Coronavirus
Covid-19: Brazil stops chloroquine study after patients die
A Brazilian study investigating whether the anti-malaria drug chloroquine was effective in treating patients with Covid-19 has been halted on safety concerns after a high dose of the drug proved lethal for some patients.
Chloroquine, and a related drug, hydroxychloroquine, in combination with the antibiotic azithromycin, has been touted as a potential treatment for coronavirus by Donald Trump despite a lack of evidence, reports The Guardian.
The termination of the study comes the same day as a letter in the journal Natureraised alarm about serious heart risks associated with Covid-19 patients taking the drugs and the US Food and Drug Administration warned of serious heart complications.
Donald Trump has previously urged Americans to take hydroxychloroquine, although he has apparently backed away from the drug in recent days, and on Thursday even suggested that injections of disinfectant could cure Covid-19 – an idea that was swiftly refuted by experts, who warned the public “please don’t inject bleach”.

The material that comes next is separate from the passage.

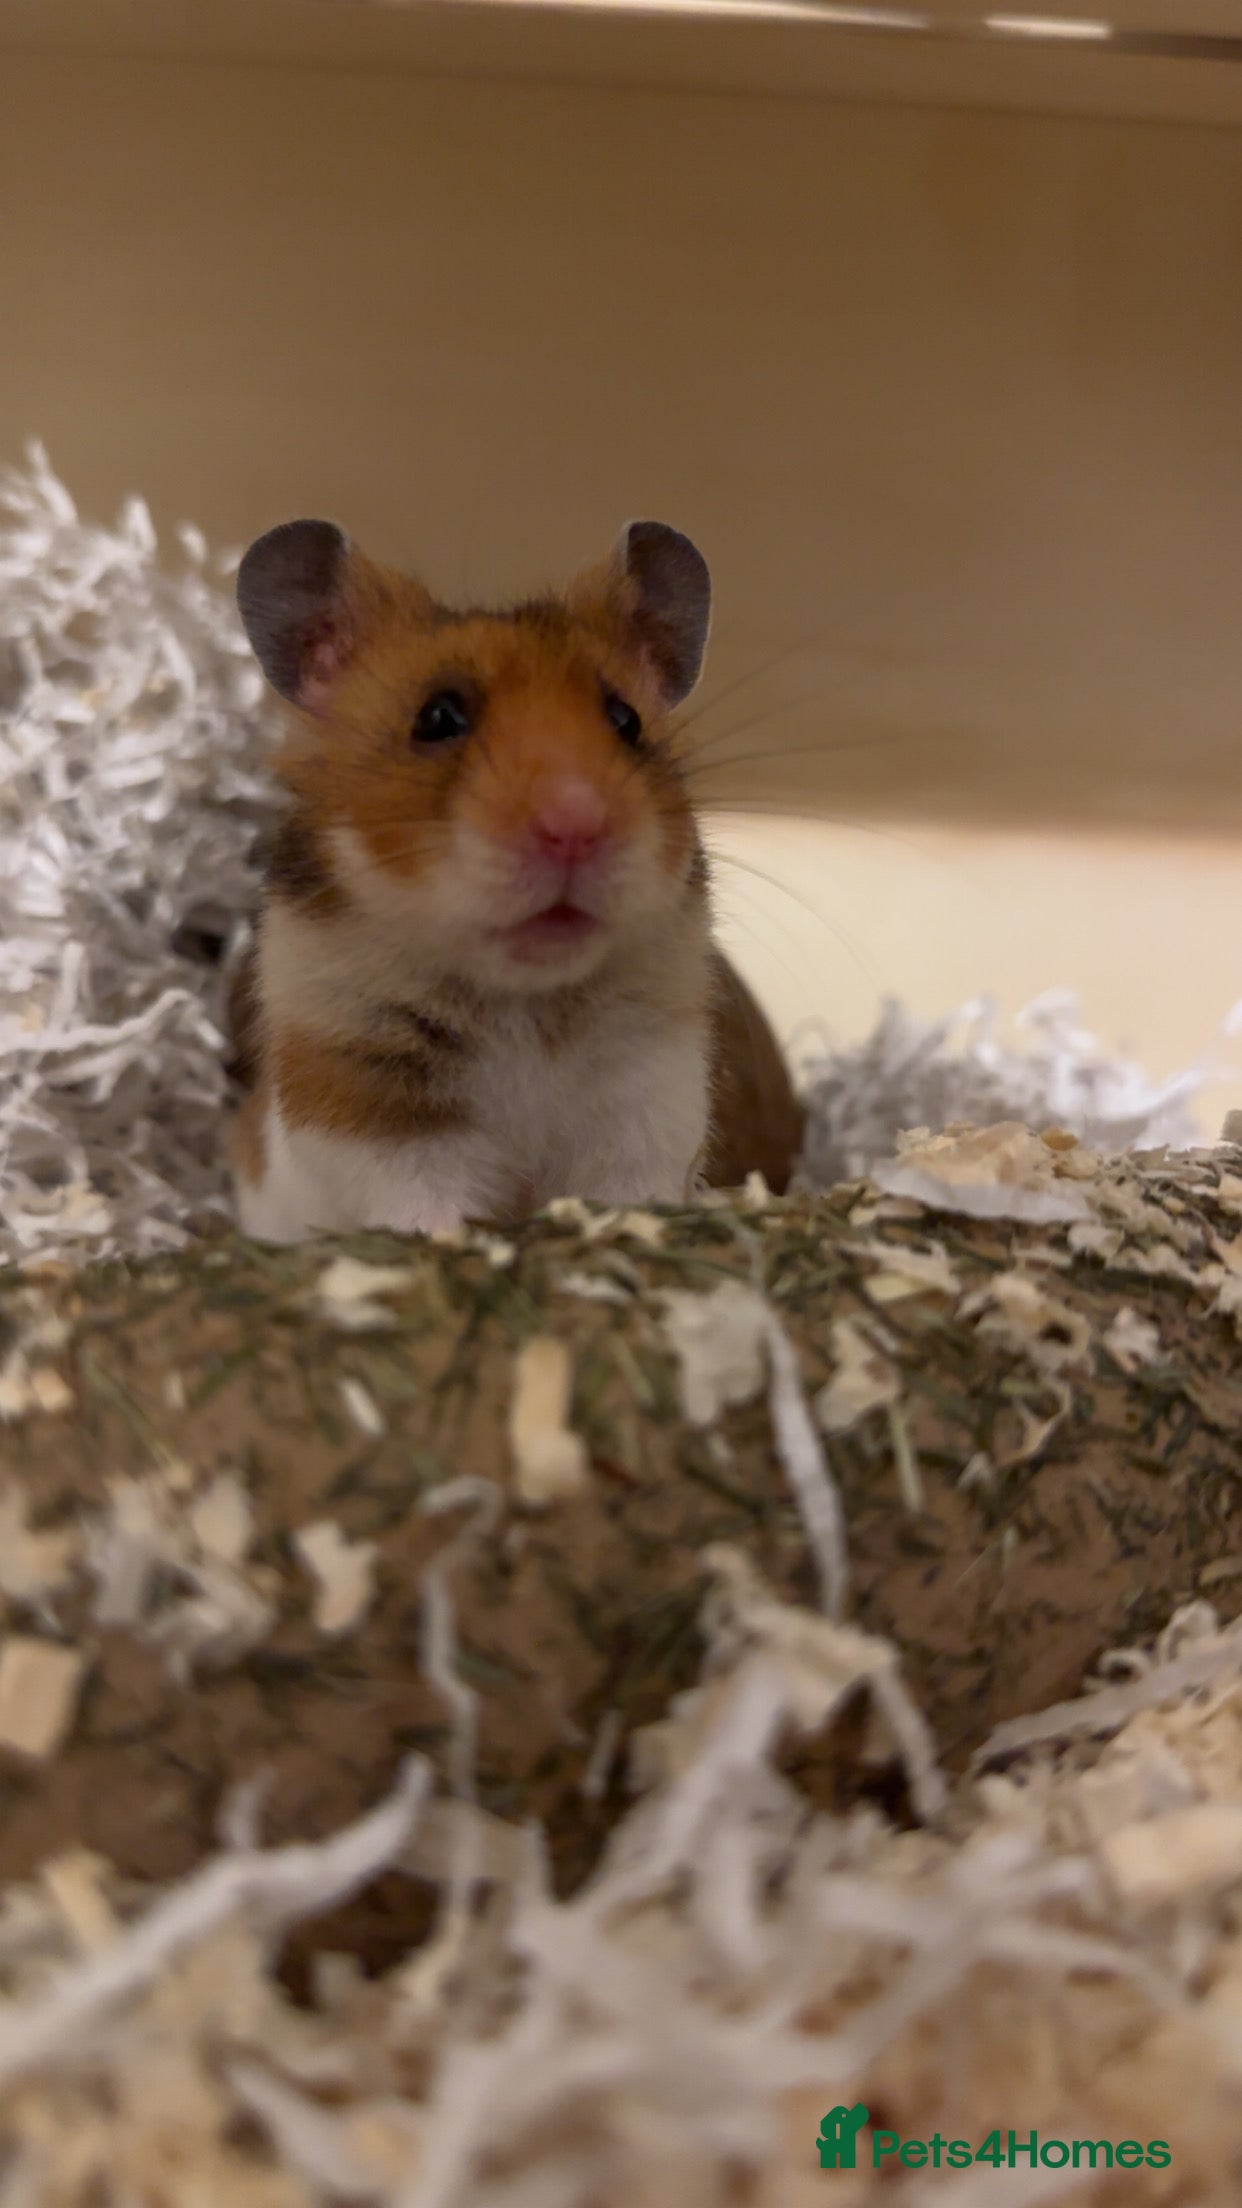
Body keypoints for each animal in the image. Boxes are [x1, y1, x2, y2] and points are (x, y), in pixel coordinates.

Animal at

The Brazilian study, published in the Journal of the American Medical Association Network Open (Jama), was halted by a safety monitoring board before even one-quarter of the planned 440 patients were enrolled. Eighty-one patients with Covid-19 or suspected Covid-19 were given a daily regimen of chloroquine. The randomized clinical trial separated the patients into a high-dose and a low-dose group.
Researchers planned to assess their outcomes after 28 days.
But after 13 days, six of 40 patients in the low-dose group had died, compared with 16 of 41 patients in the high-dose group. Furthermore, five patients in the high-dose group had underlying heart disease, three of whom died.
“Despite these discouraging findings, several other observations prevent concluding categorically that high-dose chloroquine was toxic,” authors of a comment article said.
Hydroxychloroquine and chloroquine in combination with azithromycin were first put forward as potential treatments for Covid-19 in a French study described as “meaningless”. The journal later said the study did not meet standards for publication.
But by the time the journal disavowed the study’s flawed design, media outlets had already promoted the unproven and risky drug combination. The treatment was tweeted by the tech billionaire Elon Musk and picked up by Fox News. It was then touted by Trump as a potential “game-changer” despite serious risks and lack of safety and efficacy data. At least one man has died and a woman was hospitalized after taking chloroquine.